We should maintain that if an interpretation of any word in any religion leads to disharmony and does not positively further the welfare of the many, then such an interpretation is to be regarded as wrong; that is, against the will of God, or as the working of Satan or Mara.

Buddhadasa Bikkhu, a Thai Buddhist Monk

Tuesday, September 13, 2011

Preaching Challenges (vii)

FPC, Lowville, NY
This is the seventh posting in a series working on what it means to be a church, based on eight criteria the Mars Hill Church uses to define its branch congregations as churches, which are listed in the first posting of this series (here).

As we've already seen, the third criterion used by the Mars Hill Church to define its branch congregations as "churches," is, "The church regularly gathers to hear God’s Word rightly preached and to respond in worshipful ways."  We've also seen that preaching "is in our blood" as Protestants.  It's what we do.  It's what we've been doing for centuries, and it's worth asking why we keep doing it—apart from the fact that we tend to keep on doing what we've always done.

Preaching today is challenging.  In the past, the Sunday preachers dominated the local media aside from printed newspapers.  They were the only regular, weekly game in town when it came to listening and watching public media.  They could preach for 60 minutes or more and hold people's attention.  In the old days, New England families devoted hours of table conversation to dissecting Sunday's sermon.  Then came radio, and now, of course, preachers are only one small voice in the overwhelming daily bombardment of public media.

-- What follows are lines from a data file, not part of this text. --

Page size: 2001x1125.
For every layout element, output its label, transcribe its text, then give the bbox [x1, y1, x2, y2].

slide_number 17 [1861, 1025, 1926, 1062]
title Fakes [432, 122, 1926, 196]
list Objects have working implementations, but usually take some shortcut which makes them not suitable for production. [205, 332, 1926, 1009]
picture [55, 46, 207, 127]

So, the challenge is to say something on a Sunday morning that is entertaining, intelligent, and relevant to the lives of a congregation.  The entertaining part is crucial.  In education circles, there is a term, "edutainment," which means using entertainment media and techniques to communicate educational content.  The highly popular and effective children's TV show, Sesame Street, is the industry standard for quality edutainment.  How does one compete with that?  But, preachers have to try.  If we aren't entertaining, we won't be heard.

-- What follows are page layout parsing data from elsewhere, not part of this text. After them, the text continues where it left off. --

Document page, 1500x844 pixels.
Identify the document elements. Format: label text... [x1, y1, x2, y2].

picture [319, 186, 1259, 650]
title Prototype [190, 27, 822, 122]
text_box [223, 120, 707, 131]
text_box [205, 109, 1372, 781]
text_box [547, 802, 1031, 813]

Preaching a relevant, meaningful, and thought-provoking message is also important—more so than ever, actually, in our world where soccer dominates Sunday mornings, worship attendance is on the decline, and our Protestant churches still want quality preaching as they always have.  Speaking personally, some weeks this feels daunting.  How does one stay fresh, interesting, and relevant week after week?  Still, it's not quite that grim.  Local churches continue to value preaching excellence, and the weekly sermon is important to them.  Preachers have an amazing array of resources, many of which the Web puts at their fingertips (literally).  Where there is great challenge, there is also great opportunity.  Amen.